I Say Potato, You Say Potatoe

usaflag.gifMany years ago, during the low-level scandal of Dan Quayle and the extra “e” on “potato[e],” I came across a sign in one of our local neighborhoods that said, “Dan Quayle says get out and vot.” It has stuck with me ever since, so I say to you:





Not much to report in the knitting arena, but not through lack of trying. I went to Ferals last night, determined to work on the Good-Enough Gansey, but not ten minutes into my arrival at the bookstore, we were all hustled out in response to a fire alarm. After we trooped back to our table, we “had” (tongue in cheek here) to eat carrot cake in celebration (?) of Janine’s move back to California so my focus was more on my plate of cake (or would that be "plat of cak?") than on my knitting. And then a loud improvisational jazz band started not 20 feet from us...and I was done. So no progress has been made.

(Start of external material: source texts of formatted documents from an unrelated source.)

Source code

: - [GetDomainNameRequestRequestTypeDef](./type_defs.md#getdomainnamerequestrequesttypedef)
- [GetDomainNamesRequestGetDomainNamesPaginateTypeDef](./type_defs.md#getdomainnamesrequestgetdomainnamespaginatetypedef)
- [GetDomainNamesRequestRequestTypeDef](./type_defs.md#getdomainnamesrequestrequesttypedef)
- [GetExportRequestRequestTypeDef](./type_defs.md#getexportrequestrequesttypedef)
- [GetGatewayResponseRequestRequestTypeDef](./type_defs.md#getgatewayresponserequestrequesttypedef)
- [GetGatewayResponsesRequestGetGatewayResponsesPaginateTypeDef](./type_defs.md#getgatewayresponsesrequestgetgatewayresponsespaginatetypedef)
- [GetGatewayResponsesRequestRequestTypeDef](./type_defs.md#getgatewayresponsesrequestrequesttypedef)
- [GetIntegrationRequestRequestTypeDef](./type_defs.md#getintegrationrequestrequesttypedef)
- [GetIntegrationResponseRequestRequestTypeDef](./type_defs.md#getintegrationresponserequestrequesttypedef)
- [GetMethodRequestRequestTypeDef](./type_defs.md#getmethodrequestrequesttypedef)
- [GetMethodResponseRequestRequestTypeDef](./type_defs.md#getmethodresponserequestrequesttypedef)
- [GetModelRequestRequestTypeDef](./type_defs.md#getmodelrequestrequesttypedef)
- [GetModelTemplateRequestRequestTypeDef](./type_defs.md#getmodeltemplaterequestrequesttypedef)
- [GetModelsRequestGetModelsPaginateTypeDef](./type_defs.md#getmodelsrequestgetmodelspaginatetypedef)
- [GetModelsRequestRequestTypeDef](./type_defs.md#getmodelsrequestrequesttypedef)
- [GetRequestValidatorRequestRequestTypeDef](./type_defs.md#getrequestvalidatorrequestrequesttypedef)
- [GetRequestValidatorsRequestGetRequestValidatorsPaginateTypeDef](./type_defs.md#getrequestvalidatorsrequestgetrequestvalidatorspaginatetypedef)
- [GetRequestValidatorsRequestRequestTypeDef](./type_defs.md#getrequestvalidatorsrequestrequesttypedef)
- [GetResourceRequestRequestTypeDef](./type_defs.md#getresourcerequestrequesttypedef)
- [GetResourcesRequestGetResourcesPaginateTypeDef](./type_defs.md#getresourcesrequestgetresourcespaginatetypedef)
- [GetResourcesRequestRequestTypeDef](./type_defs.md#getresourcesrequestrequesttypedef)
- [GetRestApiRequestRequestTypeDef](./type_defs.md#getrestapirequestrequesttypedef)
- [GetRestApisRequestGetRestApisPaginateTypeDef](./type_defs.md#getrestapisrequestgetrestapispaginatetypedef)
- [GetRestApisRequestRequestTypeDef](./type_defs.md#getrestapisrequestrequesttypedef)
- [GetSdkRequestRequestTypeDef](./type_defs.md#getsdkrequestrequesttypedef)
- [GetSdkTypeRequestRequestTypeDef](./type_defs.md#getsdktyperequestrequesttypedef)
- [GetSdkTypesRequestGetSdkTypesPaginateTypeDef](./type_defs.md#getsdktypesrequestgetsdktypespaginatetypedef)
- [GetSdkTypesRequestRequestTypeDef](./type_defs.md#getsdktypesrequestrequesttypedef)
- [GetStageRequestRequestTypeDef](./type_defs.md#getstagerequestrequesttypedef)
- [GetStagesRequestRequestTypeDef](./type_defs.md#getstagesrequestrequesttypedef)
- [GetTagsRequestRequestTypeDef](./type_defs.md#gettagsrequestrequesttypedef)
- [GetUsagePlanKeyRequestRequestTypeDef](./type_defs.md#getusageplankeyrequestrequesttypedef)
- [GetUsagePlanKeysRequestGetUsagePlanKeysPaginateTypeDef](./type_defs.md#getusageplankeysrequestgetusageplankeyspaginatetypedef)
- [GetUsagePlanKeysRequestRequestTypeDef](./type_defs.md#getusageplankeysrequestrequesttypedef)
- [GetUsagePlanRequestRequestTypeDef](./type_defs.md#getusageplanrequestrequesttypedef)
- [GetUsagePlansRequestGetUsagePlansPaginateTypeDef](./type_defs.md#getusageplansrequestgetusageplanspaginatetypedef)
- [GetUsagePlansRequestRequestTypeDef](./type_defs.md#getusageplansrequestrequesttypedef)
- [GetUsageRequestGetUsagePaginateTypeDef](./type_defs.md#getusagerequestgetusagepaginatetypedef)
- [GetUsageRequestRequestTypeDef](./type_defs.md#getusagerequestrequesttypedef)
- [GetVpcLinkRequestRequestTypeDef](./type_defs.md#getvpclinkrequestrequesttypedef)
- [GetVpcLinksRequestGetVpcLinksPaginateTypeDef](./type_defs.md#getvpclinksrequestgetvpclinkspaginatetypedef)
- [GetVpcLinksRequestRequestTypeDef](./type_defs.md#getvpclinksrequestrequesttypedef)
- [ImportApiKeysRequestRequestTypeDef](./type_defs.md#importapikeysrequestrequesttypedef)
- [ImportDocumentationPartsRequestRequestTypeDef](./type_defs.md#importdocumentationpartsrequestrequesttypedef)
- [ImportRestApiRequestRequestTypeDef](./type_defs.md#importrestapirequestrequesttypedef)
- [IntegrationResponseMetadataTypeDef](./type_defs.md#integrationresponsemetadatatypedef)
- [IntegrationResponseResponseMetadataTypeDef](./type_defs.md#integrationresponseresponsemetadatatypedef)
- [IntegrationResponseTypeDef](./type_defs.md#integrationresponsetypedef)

But I am happy to report that I’m knitting a pair of socks! For someone! This is a Big Step Forward in My Break With the Past. Remember the pen-pal from Ottawa? Yep, her. I don’t know who’s benefitting more, me for being able to mentally and emotionally move on to knitting socks for someone new, or her for getting some socks knit out of truly stunning navy blue, wine red and forest green Trekking. Either way, it’s been liberating, and doesn’t fall under the category of “boyfriend sweater curse” (can you believe there’s actually a Wikipedia entry for that?!) because she’s neither a boyfriend nor a girlfriend (and I don’t believe there’s such a thing as the “Pen-Pal Curse." Maybe I better check Wikpedia just to be sure...nope, no such thing.). I figured she merited some hand-knit socks because of the number of times she’s made me belly-laugh over the last couple of months. Her emails are hysterical. Like this one: “Hi, how are you doing today? Oh, sorry, wait; hold on. Have to leave the room for a minute. Cat farted…




Okay, I’m back.”

Maybe I have a juvenile sense of humor (maybe?) but to actually write that scenario into an email?—that made me larf and larf. I think that deserves a pair of socks.